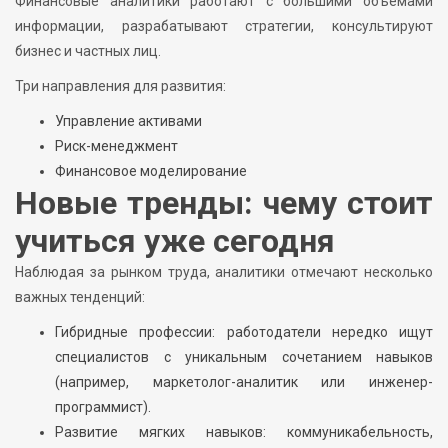
Финансовые аналитики работают с большими объемами
информации, разрабатывают стратегии, консультируют
бизнес и частных лиц.
Три направления для развития:
Управление активами
Риск-менеджмент
Финансовое моделирование
Новые тренды: чему стоит
учиться уже сегодня
Наблюдая за рынком труда, аналитики отмечают несколько
важных тенденций:
Гибридные профессии: работодатели нередко ищут
специалистов с уникальным сочетанием навыков
(например, маркетолог-аналитик или инженер-
программист).
Развитие мягких навыков: коммуникабельность,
☆ ☆ ☆ ☆ ☆
What is being asked → Beginning with the line that holds "Финансовое моделирование", copy the entries exactly to their last line, and leave out every earlier line.

Task output →
Финансовое моделирование
Новые тренды: чему стоит
учиться уже сегодня
Наблюдая за рынком труда, аналитики отмечают несколько
важных тенденций:
Гибридные профессии: работодатели нередко ищут
специалистов с уникальным сочетанием навыков
(например, маркетолог-аналитик или инженер-
программист).
Развитие мягких навыков: коммуникабельность,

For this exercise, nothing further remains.